(Saved data entries)

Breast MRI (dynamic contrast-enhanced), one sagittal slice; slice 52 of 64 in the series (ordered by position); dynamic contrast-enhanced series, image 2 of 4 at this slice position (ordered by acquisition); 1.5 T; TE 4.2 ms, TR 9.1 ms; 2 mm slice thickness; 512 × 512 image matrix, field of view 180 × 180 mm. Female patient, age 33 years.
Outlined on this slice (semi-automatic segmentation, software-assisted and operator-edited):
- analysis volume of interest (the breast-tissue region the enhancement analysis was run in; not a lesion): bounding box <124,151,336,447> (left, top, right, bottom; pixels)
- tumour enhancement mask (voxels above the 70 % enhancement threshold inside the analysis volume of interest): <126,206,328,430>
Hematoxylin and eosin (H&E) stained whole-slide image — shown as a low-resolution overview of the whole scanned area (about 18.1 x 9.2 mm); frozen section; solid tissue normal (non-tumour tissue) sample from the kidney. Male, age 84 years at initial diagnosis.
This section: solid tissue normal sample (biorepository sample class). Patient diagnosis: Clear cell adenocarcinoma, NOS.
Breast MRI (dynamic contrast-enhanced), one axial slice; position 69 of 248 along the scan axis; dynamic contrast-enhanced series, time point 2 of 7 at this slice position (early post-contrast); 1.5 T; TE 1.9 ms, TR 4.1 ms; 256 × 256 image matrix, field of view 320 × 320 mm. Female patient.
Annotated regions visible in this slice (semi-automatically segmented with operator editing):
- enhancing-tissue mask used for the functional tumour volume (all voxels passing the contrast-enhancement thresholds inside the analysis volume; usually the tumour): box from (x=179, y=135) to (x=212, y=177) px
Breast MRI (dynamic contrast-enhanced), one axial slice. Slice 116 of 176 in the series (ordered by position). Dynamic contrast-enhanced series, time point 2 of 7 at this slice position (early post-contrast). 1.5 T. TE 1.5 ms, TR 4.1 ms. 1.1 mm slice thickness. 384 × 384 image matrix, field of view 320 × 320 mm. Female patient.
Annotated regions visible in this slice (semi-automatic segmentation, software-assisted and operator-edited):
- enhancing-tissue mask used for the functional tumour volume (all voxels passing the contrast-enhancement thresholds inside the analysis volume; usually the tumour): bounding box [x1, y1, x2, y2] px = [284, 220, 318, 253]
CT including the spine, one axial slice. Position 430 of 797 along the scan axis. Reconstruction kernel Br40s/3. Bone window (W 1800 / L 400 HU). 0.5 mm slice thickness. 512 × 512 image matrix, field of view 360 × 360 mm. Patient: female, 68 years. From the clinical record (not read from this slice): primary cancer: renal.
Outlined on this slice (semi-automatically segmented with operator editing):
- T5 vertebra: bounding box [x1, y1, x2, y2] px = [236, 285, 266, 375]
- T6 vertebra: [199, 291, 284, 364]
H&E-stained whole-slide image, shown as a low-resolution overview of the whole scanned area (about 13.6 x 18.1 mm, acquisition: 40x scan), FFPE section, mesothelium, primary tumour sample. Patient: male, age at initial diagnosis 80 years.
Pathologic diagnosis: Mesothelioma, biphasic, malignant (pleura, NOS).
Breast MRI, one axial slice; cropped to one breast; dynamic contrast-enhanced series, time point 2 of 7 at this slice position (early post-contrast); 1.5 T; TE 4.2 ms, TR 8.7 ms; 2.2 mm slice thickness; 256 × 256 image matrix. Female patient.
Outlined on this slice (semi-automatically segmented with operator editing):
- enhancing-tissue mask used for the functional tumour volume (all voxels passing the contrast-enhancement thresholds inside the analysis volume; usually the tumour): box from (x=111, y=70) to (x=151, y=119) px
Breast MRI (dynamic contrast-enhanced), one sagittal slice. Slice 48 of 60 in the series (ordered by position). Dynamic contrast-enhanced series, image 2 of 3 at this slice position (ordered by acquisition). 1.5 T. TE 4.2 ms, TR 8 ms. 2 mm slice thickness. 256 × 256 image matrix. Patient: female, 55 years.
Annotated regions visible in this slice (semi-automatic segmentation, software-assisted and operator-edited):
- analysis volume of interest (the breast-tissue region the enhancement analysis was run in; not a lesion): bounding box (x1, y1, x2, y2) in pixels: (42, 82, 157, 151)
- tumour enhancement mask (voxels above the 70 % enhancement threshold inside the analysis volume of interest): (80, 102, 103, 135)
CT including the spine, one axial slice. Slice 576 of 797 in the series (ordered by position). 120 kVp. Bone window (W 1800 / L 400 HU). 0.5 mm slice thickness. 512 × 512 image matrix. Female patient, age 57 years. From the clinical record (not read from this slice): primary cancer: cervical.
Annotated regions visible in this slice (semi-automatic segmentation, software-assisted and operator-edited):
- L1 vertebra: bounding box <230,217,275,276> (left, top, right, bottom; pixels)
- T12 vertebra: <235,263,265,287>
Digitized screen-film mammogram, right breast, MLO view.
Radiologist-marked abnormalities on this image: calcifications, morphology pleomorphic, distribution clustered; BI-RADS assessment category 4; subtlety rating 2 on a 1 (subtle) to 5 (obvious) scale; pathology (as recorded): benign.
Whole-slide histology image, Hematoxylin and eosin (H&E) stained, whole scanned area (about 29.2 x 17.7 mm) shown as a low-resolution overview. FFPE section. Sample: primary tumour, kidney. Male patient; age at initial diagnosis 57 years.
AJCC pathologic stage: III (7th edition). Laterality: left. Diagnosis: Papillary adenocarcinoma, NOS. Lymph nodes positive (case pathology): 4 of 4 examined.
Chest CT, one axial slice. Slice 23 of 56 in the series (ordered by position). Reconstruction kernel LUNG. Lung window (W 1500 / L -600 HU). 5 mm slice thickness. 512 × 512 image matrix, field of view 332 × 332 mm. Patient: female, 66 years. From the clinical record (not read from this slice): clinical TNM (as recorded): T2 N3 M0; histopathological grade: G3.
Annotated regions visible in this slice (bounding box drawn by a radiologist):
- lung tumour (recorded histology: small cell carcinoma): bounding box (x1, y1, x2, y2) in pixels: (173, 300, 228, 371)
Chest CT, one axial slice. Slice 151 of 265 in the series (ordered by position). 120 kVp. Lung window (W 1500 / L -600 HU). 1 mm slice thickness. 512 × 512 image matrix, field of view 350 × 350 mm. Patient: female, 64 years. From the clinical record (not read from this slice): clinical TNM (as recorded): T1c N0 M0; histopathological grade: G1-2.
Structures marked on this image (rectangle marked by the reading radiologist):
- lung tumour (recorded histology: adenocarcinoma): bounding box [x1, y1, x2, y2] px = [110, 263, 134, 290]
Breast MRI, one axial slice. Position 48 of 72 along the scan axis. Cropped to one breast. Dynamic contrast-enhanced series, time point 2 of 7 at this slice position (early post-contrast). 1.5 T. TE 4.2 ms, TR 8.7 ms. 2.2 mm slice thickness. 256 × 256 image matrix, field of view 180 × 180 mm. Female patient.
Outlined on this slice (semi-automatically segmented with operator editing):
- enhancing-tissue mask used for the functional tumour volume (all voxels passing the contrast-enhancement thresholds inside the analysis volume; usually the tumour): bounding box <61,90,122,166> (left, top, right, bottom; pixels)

#### Aim of the task:
Check each line above for the word "interest" and copy every line that has it.

#### Written reply:
- analysis volume of interest (the breast-tissue region the enhancement analysis was run in; not a lesion): bounding box <124,151,336,447> (left, top, right, bottom; pixels)
- tumour enhancement mask (voxels above the 70 % enhancement threshold inside the analysis volume of interest): <126,206,328,430>
- analysis volume of interest (the breast-tissue region the enhancement analysis was run in; not a lesion): bounding box (x1, y1, x2, y2) in pixels: (42, 82, 157, 151)
- tumour enhancement mask (voxels above the 70 % enhancement threshold inside the analysis volume of interest): (80, 102, 103, 135)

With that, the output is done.